SOURCE DATA
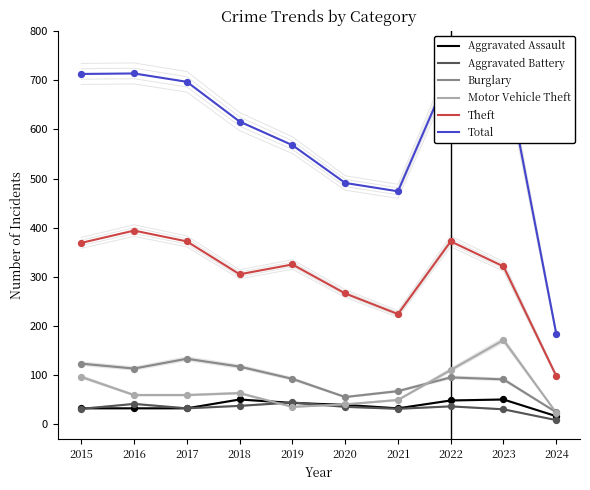

Which series reaches the maximum Y coordinate?

Total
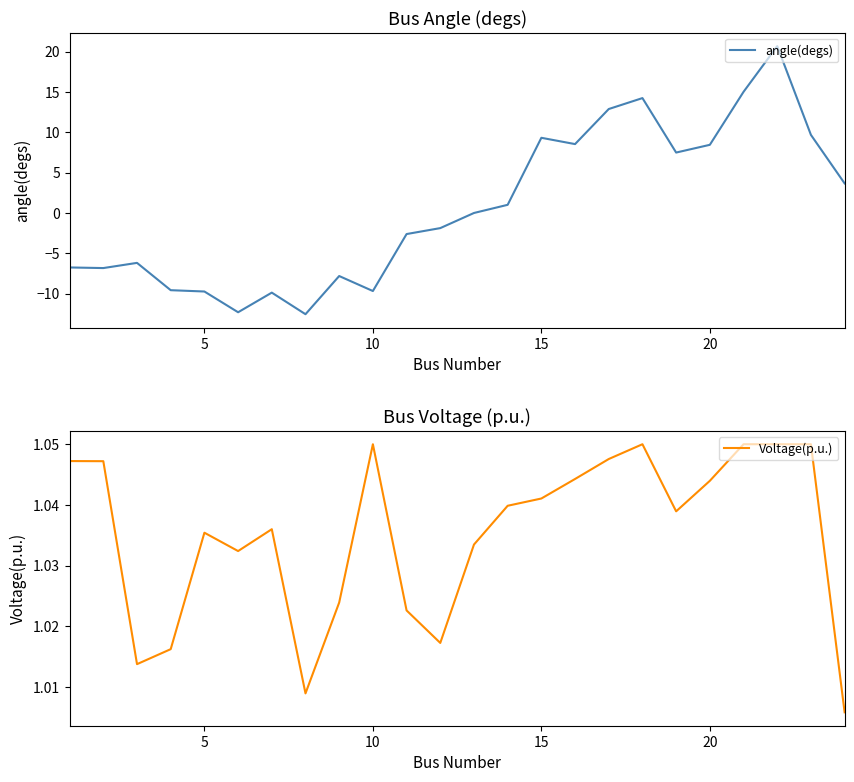

What is the minimum value for angle(degs)?

-12.6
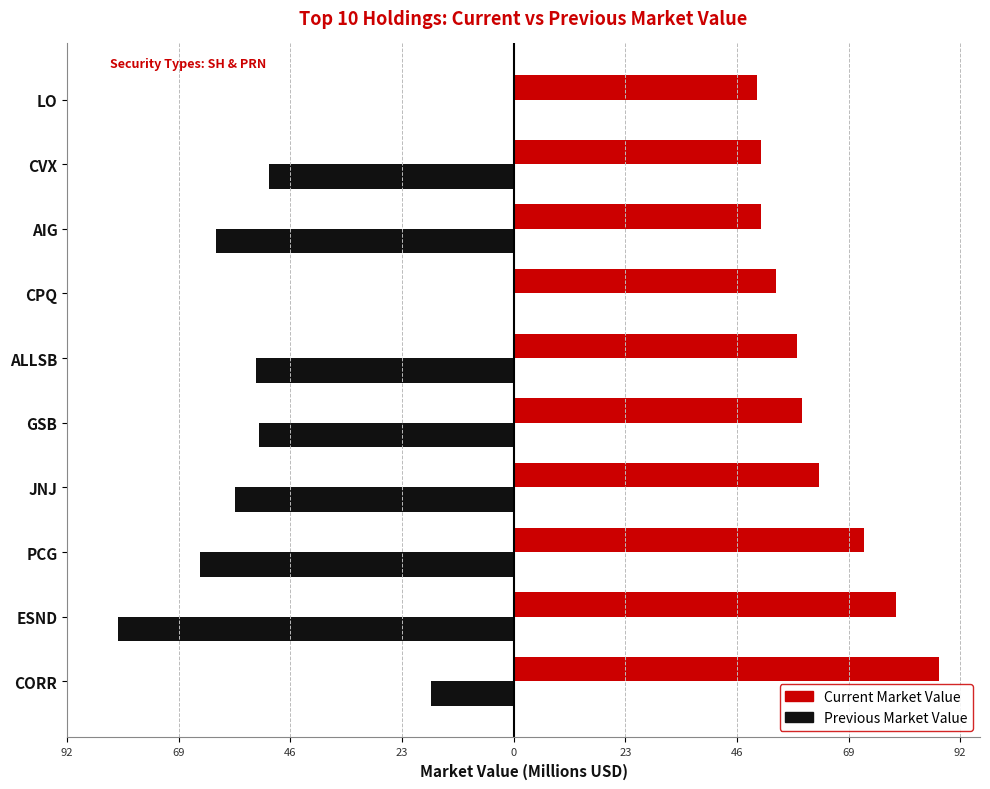

What is the average value of the Current Market Value series?

62.3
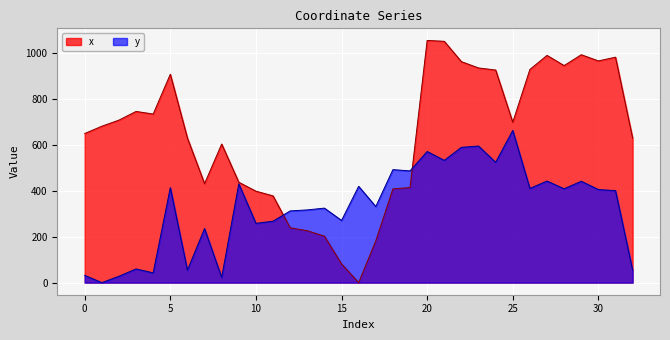

Is it true that y equals 890.4 at 20?

False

ASSIGNMENT
Could you repeat every entry above word for word, without the pictures?

SOLUTION FOR THIS TASK
Which series reaches the maximum Y coordinate?

Total

What is the minimum value for angle(degs)?

-12.6

What is the average value of the Current Market Value series?

62.3

Is it true that y equals 890.4 at 20?

False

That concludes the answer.